The recall may not be the last action needed to stop this outbreak: the FDA says that there could be additional sources of the bacteria-infested fruit and that its investigation is ongoing. It's also worth noting that this recall comes on the heels of other major food contamination incidents, including Listeria contamination of cantaloupes and Salmonella contamination of seafood.

Given all those facts, it'd be hard to disagree with USA Today’s editorial decrying the continuing delay of safe produce rules that were authorized by the Food Safety Modernization Act.

Here's the timeline: Responding to repeated outbreaks in eggs, spinach, ground beef and other foods, Congress passed an aggressive food-safety bill in late 2010. President Obama signed it in January 2011. The Food and Drug Administration spent most of last year drafting rules, including one aimed at preventing produce from being contaminated by bacteria from such sources as animals, workers and water.

The draft rules went to the White House's Office of Management and Budget for review in December.

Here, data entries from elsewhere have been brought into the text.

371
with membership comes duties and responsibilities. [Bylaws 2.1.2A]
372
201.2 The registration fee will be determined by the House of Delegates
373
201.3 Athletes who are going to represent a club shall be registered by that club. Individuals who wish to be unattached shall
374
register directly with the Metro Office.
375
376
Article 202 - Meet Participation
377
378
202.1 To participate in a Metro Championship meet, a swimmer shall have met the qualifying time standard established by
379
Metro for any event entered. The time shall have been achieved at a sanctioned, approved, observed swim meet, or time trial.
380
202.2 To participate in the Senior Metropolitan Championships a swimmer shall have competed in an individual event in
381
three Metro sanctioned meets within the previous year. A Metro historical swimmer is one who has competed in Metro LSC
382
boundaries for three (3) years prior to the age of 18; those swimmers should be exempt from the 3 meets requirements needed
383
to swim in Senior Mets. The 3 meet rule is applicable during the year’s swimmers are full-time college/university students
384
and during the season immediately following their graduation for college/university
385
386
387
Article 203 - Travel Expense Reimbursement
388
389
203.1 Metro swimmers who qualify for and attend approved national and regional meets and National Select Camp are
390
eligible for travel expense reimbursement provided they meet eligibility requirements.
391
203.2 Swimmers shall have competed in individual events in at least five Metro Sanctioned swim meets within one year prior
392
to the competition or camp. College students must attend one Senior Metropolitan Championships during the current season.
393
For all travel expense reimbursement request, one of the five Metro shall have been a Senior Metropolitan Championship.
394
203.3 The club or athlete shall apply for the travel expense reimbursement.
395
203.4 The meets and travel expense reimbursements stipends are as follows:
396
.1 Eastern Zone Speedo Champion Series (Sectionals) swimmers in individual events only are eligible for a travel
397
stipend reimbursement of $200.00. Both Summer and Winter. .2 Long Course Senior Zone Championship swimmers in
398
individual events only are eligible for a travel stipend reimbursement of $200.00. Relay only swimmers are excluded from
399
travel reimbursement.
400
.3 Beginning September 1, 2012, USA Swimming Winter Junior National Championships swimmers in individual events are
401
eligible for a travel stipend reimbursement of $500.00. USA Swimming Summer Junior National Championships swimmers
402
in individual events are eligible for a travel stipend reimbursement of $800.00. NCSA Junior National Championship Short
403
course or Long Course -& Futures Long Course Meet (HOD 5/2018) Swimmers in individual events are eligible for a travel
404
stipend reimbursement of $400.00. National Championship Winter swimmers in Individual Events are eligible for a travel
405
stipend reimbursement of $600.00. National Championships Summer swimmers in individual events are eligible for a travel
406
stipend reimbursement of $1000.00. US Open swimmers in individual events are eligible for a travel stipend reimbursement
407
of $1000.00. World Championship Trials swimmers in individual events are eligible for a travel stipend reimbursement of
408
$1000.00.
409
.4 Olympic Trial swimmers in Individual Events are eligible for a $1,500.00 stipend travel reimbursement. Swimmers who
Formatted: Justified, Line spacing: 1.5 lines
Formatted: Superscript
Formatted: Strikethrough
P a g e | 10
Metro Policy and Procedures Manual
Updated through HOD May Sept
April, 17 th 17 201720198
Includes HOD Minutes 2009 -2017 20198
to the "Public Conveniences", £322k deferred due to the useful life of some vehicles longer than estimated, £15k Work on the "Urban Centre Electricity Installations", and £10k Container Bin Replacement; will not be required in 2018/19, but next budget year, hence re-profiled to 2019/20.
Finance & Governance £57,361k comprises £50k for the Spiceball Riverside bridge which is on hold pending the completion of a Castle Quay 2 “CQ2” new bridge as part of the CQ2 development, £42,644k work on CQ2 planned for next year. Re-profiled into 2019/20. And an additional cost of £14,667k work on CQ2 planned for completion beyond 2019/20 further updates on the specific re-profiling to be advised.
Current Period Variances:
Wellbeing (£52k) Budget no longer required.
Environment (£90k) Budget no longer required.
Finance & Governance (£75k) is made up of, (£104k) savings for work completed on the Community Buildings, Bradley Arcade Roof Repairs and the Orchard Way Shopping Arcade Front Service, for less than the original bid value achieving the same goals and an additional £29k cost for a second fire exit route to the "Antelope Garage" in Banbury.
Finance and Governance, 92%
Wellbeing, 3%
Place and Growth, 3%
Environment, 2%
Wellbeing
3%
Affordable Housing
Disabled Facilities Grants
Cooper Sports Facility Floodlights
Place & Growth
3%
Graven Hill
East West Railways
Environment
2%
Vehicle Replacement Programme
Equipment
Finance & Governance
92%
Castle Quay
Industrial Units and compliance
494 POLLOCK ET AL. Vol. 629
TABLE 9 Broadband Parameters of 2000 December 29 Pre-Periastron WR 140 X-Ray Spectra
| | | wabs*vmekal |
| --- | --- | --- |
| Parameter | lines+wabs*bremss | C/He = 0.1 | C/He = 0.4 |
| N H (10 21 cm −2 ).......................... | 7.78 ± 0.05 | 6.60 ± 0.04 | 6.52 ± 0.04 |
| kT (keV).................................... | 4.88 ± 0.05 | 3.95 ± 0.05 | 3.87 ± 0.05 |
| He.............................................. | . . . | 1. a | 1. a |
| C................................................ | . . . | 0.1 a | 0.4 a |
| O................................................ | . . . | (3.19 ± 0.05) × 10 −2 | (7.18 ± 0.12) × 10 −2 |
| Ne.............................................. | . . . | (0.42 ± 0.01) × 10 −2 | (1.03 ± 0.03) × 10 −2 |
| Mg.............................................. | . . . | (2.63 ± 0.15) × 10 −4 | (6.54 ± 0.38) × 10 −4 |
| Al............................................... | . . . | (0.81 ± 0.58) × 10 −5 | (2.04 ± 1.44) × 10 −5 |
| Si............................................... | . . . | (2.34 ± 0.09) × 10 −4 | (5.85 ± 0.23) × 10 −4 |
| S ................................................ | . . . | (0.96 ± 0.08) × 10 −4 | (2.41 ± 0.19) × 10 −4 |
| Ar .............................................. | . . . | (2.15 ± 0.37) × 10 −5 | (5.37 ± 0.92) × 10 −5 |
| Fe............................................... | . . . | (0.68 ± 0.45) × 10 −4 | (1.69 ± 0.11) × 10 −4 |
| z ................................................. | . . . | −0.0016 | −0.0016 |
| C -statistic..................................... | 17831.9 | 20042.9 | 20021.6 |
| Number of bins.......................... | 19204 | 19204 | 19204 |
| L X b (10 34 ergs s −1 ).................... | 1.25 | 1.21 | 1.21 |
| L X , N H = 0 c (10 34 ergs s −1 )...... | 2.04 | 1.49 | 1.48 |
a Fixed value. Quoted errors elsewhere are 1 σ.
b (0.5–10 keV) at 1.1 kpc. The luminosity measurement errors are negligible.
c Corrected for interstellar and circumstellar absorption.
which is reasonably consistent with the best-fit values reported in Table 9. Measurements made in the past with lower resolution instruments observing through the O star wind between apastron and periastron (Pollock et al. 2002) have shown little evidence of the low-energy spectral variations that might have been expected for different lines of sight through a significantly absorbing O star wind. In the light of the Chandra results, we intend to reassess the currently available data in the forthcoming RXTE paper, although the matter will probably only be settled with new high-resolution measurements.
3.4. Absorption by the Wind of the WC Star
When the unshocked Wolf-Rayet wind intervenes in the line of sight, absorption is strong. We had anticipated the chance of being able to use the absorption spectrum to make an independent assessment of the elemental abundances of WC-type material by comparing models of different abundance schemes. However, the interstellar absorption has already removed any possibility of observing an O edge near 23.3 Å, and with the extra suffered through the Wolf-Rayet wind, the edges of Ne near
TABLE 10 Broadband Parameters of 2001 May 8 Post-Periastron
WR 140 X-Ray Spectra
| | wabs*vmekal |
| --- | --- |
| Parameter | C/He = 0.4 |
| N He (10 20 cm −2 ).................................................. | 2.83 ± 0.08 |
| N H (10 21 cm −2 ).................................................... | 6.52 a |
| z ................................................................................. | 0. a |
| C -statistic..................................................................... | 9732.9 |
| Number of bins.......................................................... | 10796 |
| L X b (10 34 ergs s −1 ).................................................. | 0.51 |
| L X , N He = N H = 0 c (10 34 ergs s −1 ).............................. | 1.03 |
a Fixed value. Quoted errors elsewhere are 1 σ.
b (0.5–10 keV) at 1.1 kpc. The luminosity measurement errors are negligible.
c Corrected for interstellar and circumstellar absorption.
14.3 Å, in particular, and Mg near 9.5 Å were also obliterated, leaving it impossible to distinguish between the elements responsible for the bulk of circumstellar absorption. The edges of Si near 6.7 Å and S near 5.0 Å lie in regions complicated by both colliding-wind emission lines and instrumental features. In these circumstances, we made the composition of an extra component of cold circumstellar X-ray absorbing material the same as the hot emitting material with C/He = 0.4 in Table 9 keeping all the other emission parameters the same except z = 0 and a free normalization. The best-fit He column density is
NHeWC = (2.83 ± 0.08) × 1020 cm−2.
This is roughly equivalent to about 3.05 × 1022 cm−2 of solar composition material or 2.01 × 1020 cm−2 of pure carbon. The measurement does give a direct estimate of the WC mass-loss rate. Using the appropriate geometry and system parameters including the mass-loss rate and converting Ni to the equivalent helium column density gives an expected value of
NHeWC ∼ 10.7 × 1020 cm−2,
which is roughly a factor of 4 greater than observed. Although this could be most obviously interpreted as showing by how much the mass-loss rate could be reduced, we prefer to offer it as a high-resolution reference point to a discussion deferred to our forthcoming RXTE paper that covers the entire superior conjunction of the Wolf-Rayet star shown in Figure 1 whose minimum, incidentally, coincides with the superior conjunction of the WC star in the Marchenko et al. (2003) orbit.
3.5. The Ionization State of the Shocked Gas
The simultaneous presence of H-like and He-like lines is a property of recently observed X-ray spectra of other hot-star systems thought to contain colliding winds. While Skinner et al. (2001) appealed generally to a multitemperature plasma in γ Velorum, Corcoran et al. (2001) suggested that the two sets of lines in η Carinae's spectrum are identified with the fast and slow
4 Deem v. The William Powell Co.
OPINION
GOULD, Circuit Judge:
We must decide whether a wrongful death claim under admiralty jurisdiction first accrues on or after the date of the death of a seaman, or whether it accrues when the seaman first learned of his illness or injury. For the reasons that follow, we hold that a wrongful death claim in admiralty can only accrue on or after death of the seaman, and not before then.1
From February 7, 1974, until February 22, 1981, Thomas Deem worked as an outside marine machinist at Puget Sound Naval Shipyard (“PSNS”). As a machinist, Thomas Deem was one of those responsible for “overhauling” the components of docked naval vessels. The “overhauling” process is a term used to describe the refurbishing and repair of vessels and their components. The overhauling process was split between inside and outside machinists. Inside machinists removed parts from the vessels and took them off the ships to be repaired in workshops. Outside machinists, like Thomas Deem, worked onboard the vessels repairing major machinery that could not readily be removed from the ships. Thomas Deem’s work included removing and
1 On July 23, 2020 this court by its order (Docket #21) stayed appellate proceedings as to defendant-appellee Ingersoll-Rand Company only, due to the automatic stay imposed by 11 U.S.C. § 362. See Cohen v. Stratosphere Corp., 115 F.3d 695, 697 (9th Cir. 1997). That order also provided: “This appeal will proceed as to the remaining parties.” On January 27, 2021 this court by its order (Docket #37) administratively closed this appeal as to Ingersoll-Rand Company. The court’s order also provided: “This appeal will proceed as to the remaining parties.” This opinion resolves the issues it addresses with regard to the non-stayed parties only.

They're still sitting there, some eight months later. . .

According to an Executive Order, the Office of Management and Budget (OMB) – or, more specifically, the Office of Information and Regulatory Affairs (OIRA) – must finish its review and release rules within 90 days. They are allowed to extend their review by 30 days if necessary. In other words, OIRA has now been sitting on these rules for twice as long as they are supposed to.

OMB insists the delay in releasing food-safety rules has nothing to do with politics, and everything to do with a complex, multi-agency consulting process and a sincere effort to get the rules right. Perhaps. But must it really take 20 months (and counting) to write a rule to try to keep produce safer than it is now?